A recent study found that hands-free devices that are used for talking, texting, sending emails, and giving voice commands are not only distracting drivers, but they are also overloading our attention span in a way that influences our ability to drive safely.
According to David Strayer, a psychology professor at the University of Utah and leader of the study, these devices “lead to significant levels of distraction.”
He explained, “There may well be some things that are reasonable to do in the car with voice commands, things like say ‘turn the heat up,’ ‘turn the windshield wipers on’— commands that are short and simple, relatively infrequent and not too distracting.”
However, Professor Strayer revealed that checking e-mail or Facebook while driving—even with a voice-activated system—requires much more concentration.
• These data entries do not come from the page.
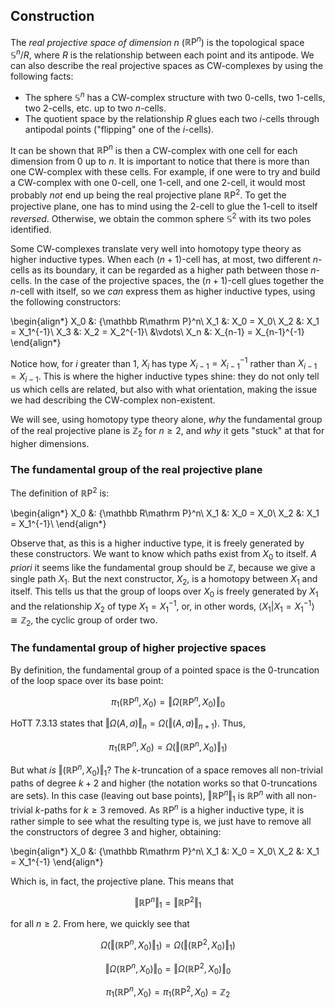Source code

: ## Construction

The *real projective space of dimension $n$* (${\mathbb R\mathrm P}^n$) is the topological space ${\mathbb S}^n/R$, where $R$ is the relationship between each point and its antipode. We can also describe the real projective spaces as CW-complexes by using the following facts:

- The sphere ${\mathbb S}^n$ has a CW-complex structure with two 0-cells, two 1-cells, two 2-cells, etc. up to two $n$-cells.
- The quotient space by the relationship $R$ glues each two $i$-cells through antipodal points ("flipping" one of the $i$-cells).

It can be shown that ${\mathbb R\mathrm P}^n$ is then a CW-complex with one cell for each dimension from $0$ up to $n$. It is important to notice that there is more than one CW-complex with these cells. For example, if one were to try and build a CW-complex with one $0$-cell, one $1$-cell, and one $2$-cell, it would most probably *not* end up being the real projective plane ${\mathbb R\mathrm P}^2$. To get the projective plane, one has to mind using the $2$-cell to glue the $1$-cell to itself *reversed*. Otherwise, we obtain the common sphere ${\mathbb S}^2$ with its two poles identified.

Some CW-complexes translate very well into homotopy type theory as higher inductive types. When each $(n+1)$-cell has, at most, two different $n$-cells as its boundary, it can be regarded as a higher path between those $n$-cells. In the case of the projective spaces, the $(n+1)$-cell glues together the $n$-cell with itself, so we *can* express them as higher inductive types, using the following constructors:

\begin{align*}
X_0 &: {\mathbb R\mathrm P}^n\\
X_1 &: X_0 = X_0\\
X_2 &: X_1 = X_1^{-1}\\
X_3 &: X_2 = X_2^{-1}\\
&\vdots\\
X_n &: X_{n-1} = X_{n-1}^{-1}
\end{align*}

Notice how, for $i$ greater than $1$, $X_i$ has type $X_{i-1} = X_{i-1}^{-1}$ rather than $X_{i-1} = X_{i-1}$. This is where the higher inductive types shine: they do not only tell us which cells are related, but also with what orientation, making the issue we had describing the CW-complex non-existent.

We will see, using homotopy type theory alone, *why* the fundamental group of the real projective plane is ${\mathbb Z}_2$ for $n\geq 2$, and *why* it gets "stuck" at that for higher dimensions.


### The fundamental group of the real projective plane

The definition of ${\mathbb R\mathrm P}^2$ is:

\begin{align*}
X_0 &: {\mathbb R\mathrm P}^n\\
X_1 &: X_0 = X_0\\
X_2 &: X_1 = X_1^{-1}\\
\end{align*}

Observe that, as this is a higher inductive type, it is freely generated by these constructors. We want to know which paths exist from $X_0$ to itself. *A priori* it seems like the fundamental group should be $\mathbb Z$, because we give a single path $X_1$. But the next constructor, $X_2$, is a homotopy between $X_1$ and itself. This tells us that the group of loops over $X_0$ is freely generated by $X_1$ and the relationship $X_2$ of type $X_1 = X_1^{-1}$, or, in other words, $\langle X_1 | X_1 = X_1^{-1}\rangle \cong {\mathbb Z}_2$, the cyclic group of order two.


### The fundamental group of higher projective spaces

By definition, the fundamental group of a pointed space is the $0$-truncation of the loop space over its base point:

$$\pi_1({\mathbb R\mathrm P}^n, X_0) = \left\Vert\Omega({\mathbb R\mathrm P}^n, X_0)\right\Vert_0$$

HoTT 7.3.13 states that $\left\Vert\Omega(A,a)\right\Vert_n=\Omega(\left\Vert(A,a)\right\Vert_{n+1})$. Thus,

$$\pi_1({\mathbb R\mathrm P}^n, X_0) = \Omega(\left\Vert({\mathbb R\mathrm P}^n, X_0)\right\Vert_1)$$

But what *is* $\left\Vert({\mathbb R\mathrm P}^n, X_0)\right\Vert_1$? The $k$-truncation of a space removes all non-trivial paths of degree $k+2$ and higher (the notation works so that $0$-truncations are sets). In this case (leaving out base points), $\left\Vert{\mathbb R\mathrm P}^n\right\Vert_1$ is ${\mathbb R\mathrm P}^n$ with all non-trivial $k$-paths for $k\geq 3$ removed. As ${\mathbb R\mathrm P}^n$ is a higher inductive type, it is rather simple to see what the resulting type is, we just have to remove all the constructors of degree $3$ and higher, obtaining:

\begin{align*}
X_0 &: {\mathbb R\mathrm P}^n\\
X_1 &: X_0 = X_0\\
X_2 &: X_1 = X_1^{-1}
\end{align*}

Which is, in fact, the projective plane. This means that

$$\left\Vert{\mathbb R\mathrm P}^n\right\Vert_1 = \left\Vert{\mathbb R\mathrm P}^2\right\Vert_1$$

for all $n\geq 2$. From here, we quickly see that

$$\Omega(\left\Vert{(\mathbb R\mathrm P}^n, X_0)\right\Vert_1) = \Omega(\left\Vert{(\mathbb R\mathrm P}^2, X_0)\right\Vert_1)$$

$$\left\Vert\Omega({\mathbb R\mathrm P}^n, X_0)\right\Vert_0 = \left\Vert\Omega({\mathbb R\mathrm P}^2, X_0)\right\Vert_0$$

$$\pi_1({\mathbb R\mathrm P}^n, X_0) = \pi_1({\mathbb R\mathrm P}^2, X_0) = {\mathbb Z}_2$$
Professor Strayer conducted his study for the AAA Foundation for Traffic Safety. He plans to share the findings with the automobile and consumer electronics industries. He hopes to convince these groups that in-car technologies need to be “less cognitively demanding” on drivers.
The study involved cameras that were mounted inside a car that tracked a driver’s eye and head movements. There were 38 participants, 20 men and 18 women from the university ranging in age from 18 to 30.
They were fitted with electroencephalographic (EEG) caps to chart brain activity and for the researchers to determine the “mental workload” involved in each task they did.
The study s rated mental distractions on a scale similar to the scale used for hurricanes. Activities like listening to the radio ranked as a “Category 1” distraction, with minimal risk.
Talking on a cell phone, whether handheld or hands free, was a “Category 2” distraction, with moderate risk.
Listening and responding to a voice-activated email program while driving “increased mental workload and distraction levels” to “Category 3,” which is considered an extensive risk.
Interestingly, over 70% of Americans think hands-free devices in vehicles are safer, according to AAA’s studies when in fact it is quite dangerous.
Elizabeth Waterman, a Southern California psychologist familiar with the issue noted, “Driving as a task is very, very complex for the human brain … because we do it over and over, it becomes normal for us. But there is still a complex set of activities attached to it. Our attention span is limited in capacity. So, the more we add gadgets in the car, the more we’re likely to lose focus and attention on driving—and more likely to make mistakes.”